From an evolutionary standpoint, this made sense. As one psychiatrist explained, we are “hardwired to see the negative and be drawn to the negative because it can harm [us] physically.” For our ancestors, noticing the rustle in the grass that signaled a predator mattered more than admiring a sunset.
Today, the predators are headlines.
The Question That Never Ends
When danger feels near, our minds crave answers. A clinician from the Center for the Treatment and Study of Anxiety describes the pattern this way: people have a question, they want an answer, and assume getting it will make them feel better.
So they scroll.
They search for clarity in one more article, one more expert, one more breaking update. But instead of relief, they end up feeling worse—more anxious, more unsettled, more compelled to keep looking.

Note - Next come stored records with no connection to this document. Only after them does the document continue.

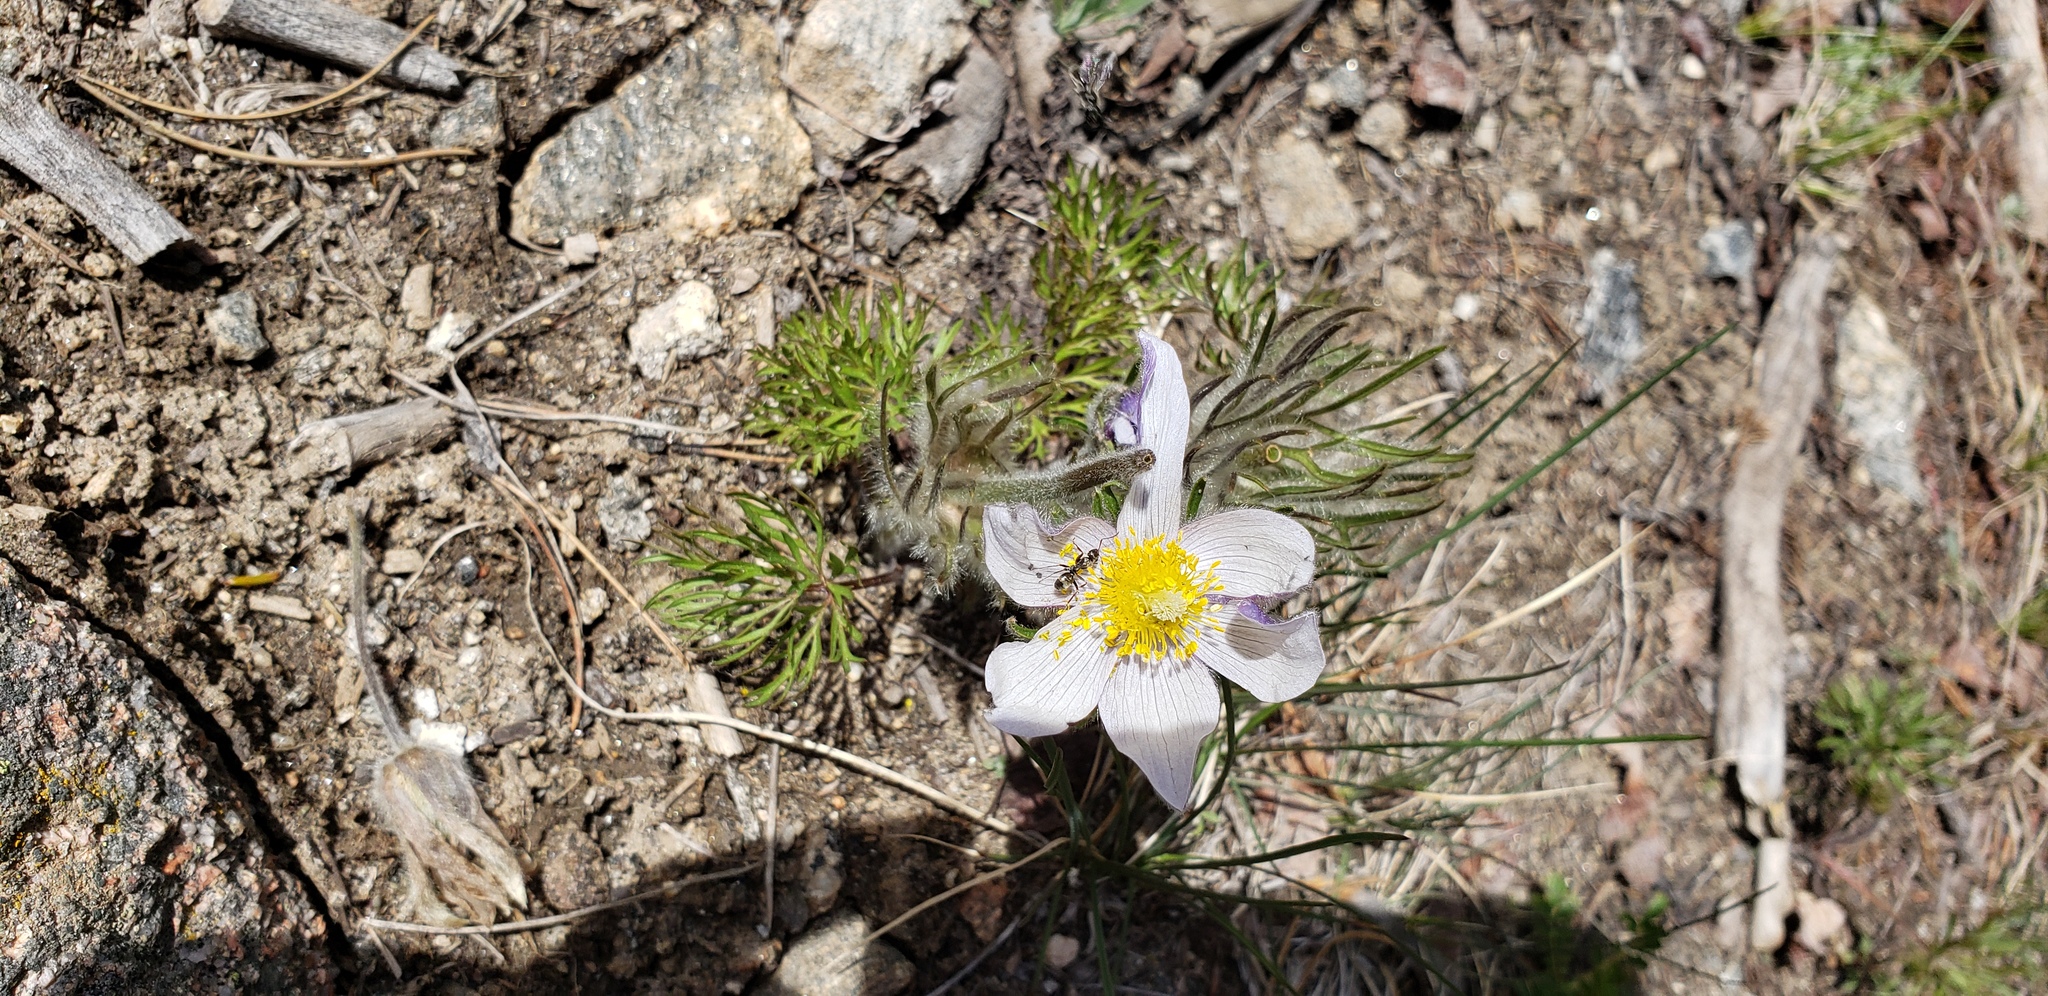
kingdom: Plantae
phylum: Tracheophyta
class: Magnoliopsida
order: Ranunculales
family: Ranunculaceae
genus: Pulsatilla
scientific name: Pulsatilla nuttalliana
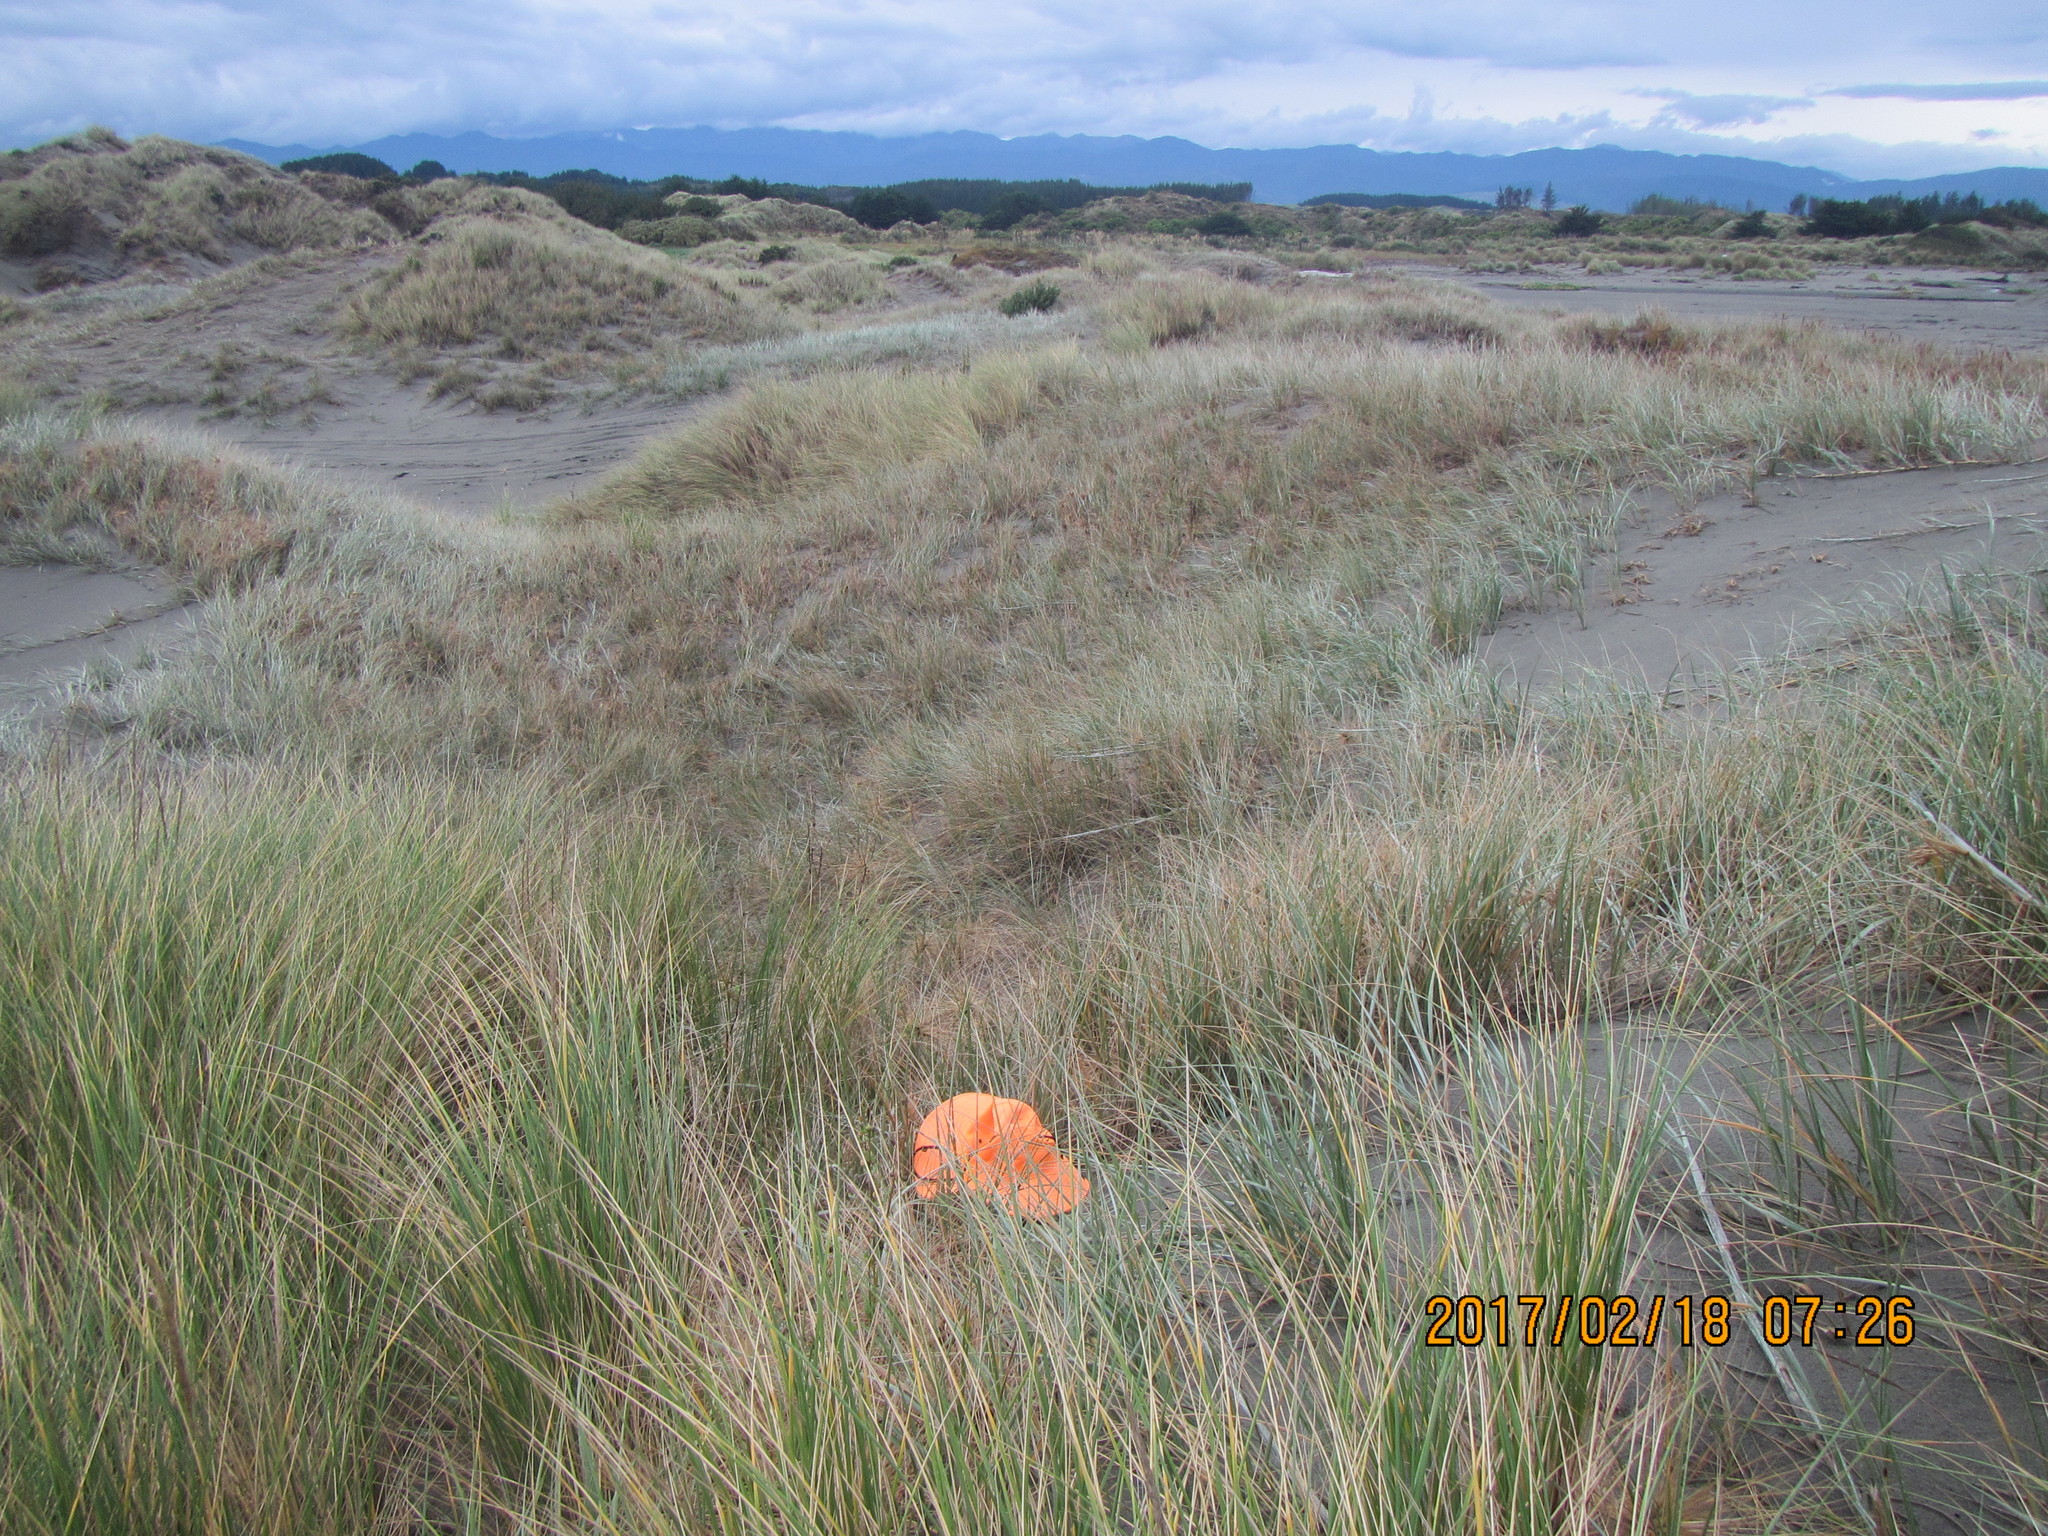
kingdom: Animalia
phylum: Arthropoda
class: Arachnida
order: Araneae
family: Theridiidae
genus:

The Inferior Frontal Gyrus: The Brain’s Filter
Inside the brain, a region called the inferior frontal gyrus (IFG) plays a key role in processing new information and updating beliefs about reality. Under normal circumstances, the IFG appears to selectively filter out some bad news, preventing every negative detail from reshaping our worldview.
In experiments where researchers used transcranial magnetic stimulation (TMS) to disrupt activity in the left IFG, people became more likely to incorporate negative information when adjusting their beliefs. Interestingly, their openness to positive information remained.
This suggests that the IFG helps sustain an “optimistic bias”—a tendency to give more weight to good news than bad, as a way to reduce stress and anxiety.
When Doomscrolling Overwhelms the Filter
Doomscrolling overwhelms this fragile balance. By bombarding the brain with a constant stream of unfavorable news, it can overpower the IFG’s protective filtering, making it harder to embrace good news and easier for bad news to take root.
Over time, this leads to worsened mood, heightened anxiety, and feelings of isolation and depression. The world begins to look like the feed you consume: dangerous, hopeless, and unrelenting.
The Takeaway
Our brains are tuned to detect threats and give them priority, a survival strategy that once kept us alive. In an era of 24/7 feeds, that same wiring makes doomscrolling feel natural—while silently pulling us into a darker version of reality.